Nei carotaggi sui ghiacciai si è infatti notato come la presenza di polvere si accompagni a fasi fredde, non a fasi calde. Quindi non sappiamo che tipo di clima attenderci nei prossimi 50 anni. Sappiamo però che potrebbe cambiare ancora, in un senso o nell’altro e abbiamo il dovere di trovarci preparati a questi cambiamenti per avere il caldo necessario d’inverno e le risorse idriche durante i periodi estivi, senza rischiare siccità drammatiche o alluvioni devastanti.
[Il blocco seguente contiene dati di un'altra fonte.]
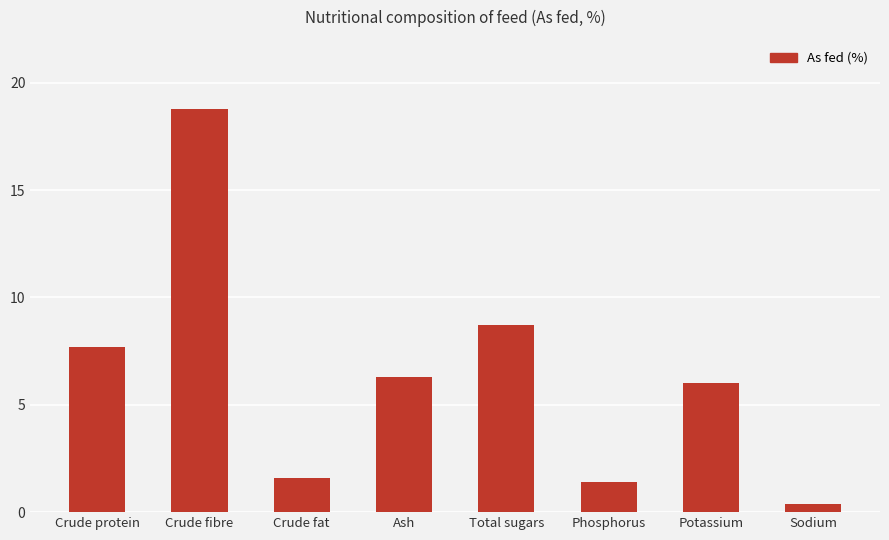

Reading left to right, what are all the values shown in this chart?

Crude protein=7.7	Crude fibre=18.8	Crude fat=1.6	Ash=6.3	Total sugars=8.7	Phosphorus=1.4	Potassium=6.0	Sodium=0.4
Noi come MeteoLive abbiamo sensibilizzato ormai da un decennio la popolazione ma non siamo in grado di incidere sulle istituzioni. Abbiamo strillato: non concedete più i permessi di costruire in riva al mare o su terreni franosi, facciamo manutenzione intelligente degli alvei dei fiumi, stimoliamo la produzione integrata di energia, ripensiamo a cosa coltivare in agricoltura, sovvenzioniamo pure il solare con una campagna senza precedenti, ma ripensiamo anche a come diventare indipendenti dall’estero.

La natura ci domina, sa già come difendersi, se volesse creerebbe un virus capace di distruggerci tutti in meno di un anno e con fatica fronteggiamo i terribili virus già esistenti.

Noi crediamo di aver sottomesso la natura ed è un principio sbagliato. Non abbiamo capito che una patata naturale può nuocere di più alla nostra salute che una "adattata" al nostro organismo, non tutto ciò che è stato modificato fa male, non tutto arricchisce le multinazionali.

Abbiamo denunciato su MeteoLive molte tragedie ambientali causate dall’uomo ma pensiamo a quanto è sadica la natura ad aver generato la MALARIA, il VAIOLO, il COLERA, il CANCRO. Riflettiamo anche su questo.